Cityscape

Duggan defends Ilitches: They've built 'as much or more than anybody' in Detroit

December 16, 2020, 6:25 PM by  Violet Ikonomova

Featured_duggan_elrick_podcast_46398
Duggan appears on M.L. Elrick's Soul of Detroit. (Photo: Facebook)

Detroit Mayor Mike Duggan offered a full-throated defense of the Ilitch organization Tuesday, saying he’s proud of development it's completed around Little Caesars Arena, despite that it's fallen far short of what was promised.

Duggan, who recently launched his re-election campaign, made the comments on reporter M.L. Elrick’s podcast, the Soul of Detroit, after co-host Marc Fellhauer asked about the Ilitches’ track record in an area he noted was made up of many parking lots.

“I think he’s got things going in the right direction,” Duggan said of Chris Ilitch, president and CEO of Ilitch Holdings. “There were a lot of people who could have bought those parking lots and built on them in the last 50 years who didn’t do it. As far as I can tell, all of the critics were people who didn’t acquire land and build in Detroit.”

The billionaire organization has faced scrutiny since being awarded approximately $400 million in taxpayer subsidies for the arena and spin-off developments. But in six years, it has failed to make good on its promise of "District Detroit" — a sprawling entertainment district of housing, dining and retail — leaving a dead zone between the city's vibrant downtown and Midtown. A chunk of the area is actually more vacant than when the district was announced in 2014, a Detroit News analysis found last year.

The area is in part comprised of land the Ilitches bought and held for up to 15 years in an apparent strategy to depress property values so they could buy up more for cheap. The city’s Downtown Development Authority gave it dozens of additional parcels for $1.

Hundreds of apartment units promised early on were to be built concurrently with the arena and complete in 2017. That didn’t happen.

In 2017, the Ilitches again said hundreds of units were coming to the area, releasing renderings of six projects they said would get underway within two years. That didn’t happen either.

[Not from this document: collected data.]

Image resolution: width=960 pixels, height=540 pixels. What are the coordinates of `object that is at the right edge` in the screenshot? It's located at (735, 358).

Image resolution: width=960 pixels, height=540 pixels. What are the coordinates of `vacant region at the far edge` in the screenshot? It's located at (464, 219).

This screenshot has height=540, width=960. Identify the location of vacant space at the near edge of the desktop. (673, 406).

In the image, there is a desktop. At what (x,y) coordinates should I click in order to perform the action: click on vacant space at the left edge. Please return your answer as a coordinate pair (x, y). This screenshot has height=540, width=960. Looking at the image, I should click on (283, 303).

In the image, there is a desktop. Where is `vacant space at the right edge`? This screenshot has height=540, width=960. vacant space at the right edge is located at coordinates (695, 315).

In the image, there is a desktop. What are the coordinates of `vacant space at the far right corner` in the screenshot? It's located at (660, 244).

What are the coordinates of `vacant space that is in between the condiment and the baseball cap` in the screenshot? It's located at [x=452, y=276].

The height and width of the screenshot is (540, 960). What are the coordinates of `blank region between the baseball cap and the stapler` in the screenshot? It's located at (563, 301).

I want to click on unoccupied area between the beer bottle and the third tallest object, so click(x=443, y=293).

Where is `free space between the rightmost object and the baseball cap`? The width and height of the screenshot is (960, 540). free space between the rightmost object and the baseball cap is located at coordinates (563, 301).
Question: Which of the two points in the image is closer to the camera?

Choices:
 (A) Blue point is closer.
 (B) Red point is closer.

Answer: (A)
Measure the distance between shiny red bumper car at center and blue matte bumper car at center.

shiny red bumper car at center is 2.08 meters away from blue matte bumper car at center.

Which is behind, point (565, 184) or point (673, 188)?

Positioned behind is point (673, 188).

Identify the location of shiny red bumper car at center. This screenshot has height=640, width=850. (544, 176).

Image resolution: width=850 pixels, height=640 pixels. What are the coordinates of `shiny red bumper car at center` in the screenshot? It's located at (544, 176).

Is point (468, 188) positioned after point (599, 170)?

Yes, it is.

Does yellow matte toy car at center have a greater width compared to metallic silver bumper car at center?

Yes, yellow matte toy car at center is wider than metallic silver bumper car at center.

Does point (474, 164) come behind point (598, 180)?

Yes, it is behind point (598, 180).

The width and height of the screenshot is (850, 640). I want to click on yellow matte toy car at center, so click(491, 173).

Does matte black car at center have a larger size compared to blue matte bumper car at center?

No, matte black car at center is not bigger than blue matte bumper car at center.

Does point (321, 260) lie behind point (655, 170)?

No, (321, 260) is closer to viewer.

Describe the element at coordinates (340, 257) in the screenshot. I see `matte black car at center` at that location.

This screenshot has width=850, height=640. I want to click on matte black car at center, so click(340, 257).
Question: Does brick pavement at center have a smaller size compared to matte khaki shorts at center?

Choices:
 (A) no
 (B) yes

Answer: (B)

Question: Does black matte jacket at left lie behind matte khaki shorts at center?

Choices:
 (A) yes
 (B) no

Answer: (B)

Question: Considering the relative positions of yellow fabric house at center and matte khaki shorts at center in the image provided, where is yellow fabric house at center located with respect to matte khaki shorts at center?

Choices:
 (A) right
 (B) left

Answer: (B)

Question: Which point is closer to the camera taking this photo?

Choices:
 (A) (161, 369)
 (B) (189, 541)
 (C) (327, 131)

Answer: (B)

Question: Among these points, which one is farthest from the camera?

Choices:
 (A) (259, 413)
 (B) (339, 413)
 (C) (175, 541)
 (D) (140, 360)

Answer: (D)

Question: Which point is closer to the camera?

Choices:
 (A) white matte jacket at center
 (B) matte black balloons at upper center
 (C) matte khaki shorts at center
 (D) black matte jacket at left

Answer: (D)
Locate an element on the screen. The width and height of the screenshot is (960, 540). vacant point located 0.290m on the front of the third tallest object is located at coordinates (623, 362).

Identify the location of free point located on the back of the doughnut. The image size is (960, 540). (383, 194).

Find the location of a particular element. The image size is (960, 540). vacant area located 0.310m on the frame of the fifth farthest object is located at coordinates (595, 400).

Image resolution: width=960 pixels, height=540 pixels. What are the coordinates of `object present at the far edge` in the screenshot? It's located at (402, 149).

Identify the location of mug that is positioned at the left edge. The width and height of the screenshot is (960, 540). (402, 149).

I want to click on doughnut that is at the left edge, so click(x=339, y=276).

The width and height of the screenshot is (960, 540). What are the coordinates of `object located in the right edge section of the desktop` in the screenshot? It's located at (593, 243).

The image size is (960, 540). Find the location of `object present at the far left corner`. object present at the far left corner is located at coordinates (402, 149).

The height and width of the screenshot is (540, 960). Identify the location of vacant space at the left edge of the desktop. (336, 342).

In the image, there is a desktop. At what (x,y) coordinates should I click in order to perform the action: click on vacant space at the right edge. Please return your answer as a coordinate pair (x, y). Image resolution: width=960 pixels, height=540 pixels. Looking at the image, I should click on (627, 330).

To date, just two projects have materialized in the 50-block district: Wayne State University's Mike Ilitch School of Business, and the company’s headquarters, whose opening was delayed. A third office building is under construction, as is the historic Hotel Eddystone, whose expected renovation was bumped back three years to 2021 after the Downtown Development Authority struck a stronger deal to ensure it happened.

Duggan applauded these developments while minimizing the Ilitches’ unkept promises, noting housing deals can be complicated and others have fallen through elsewhere in the city.

“You can talk what you want, but the first mid-rise office building built in this city in the last 25 years is the Little Caesars headquarters on Woodward and right next to it they’re building another major office building that’s nearing completion,” he said. “I think Chris Illitch, at one point he did a speech I think he probably regrets and had suggested a vision of huge development all at once.

"And even though they have built really, as much or more than anybody in the city, he’s not being judged against everybody else, he’s being judged against that speech he once gave.”

Duggan also downplayed resident concerns over the breaks afforded to the wealthy family — money that could have been used to support city services, but without which the Ilitch organization said it couldn't complete the project.

"The things that tend to be in the newspaper — tax breaks or the Ilitches — those are not the issues that Detroiters care about," he said. "They want the abandoned house down the street knocked down, they want the dead tree removed, they want the drug house down the street shut down."

The Ilitches’ divisive record extends beyond the arena district. The family also promised development that never came around Comerica Park, for which it also received taxpayer support.

Duggan seemed optimistic that the Ilitches’ most recent development promise would materialize. Late last month, the group unveiled plans to rehab and create market-rate and affordable housing at six historic buildings in the Lower Cass Corridor, two of which it once tried to demolish.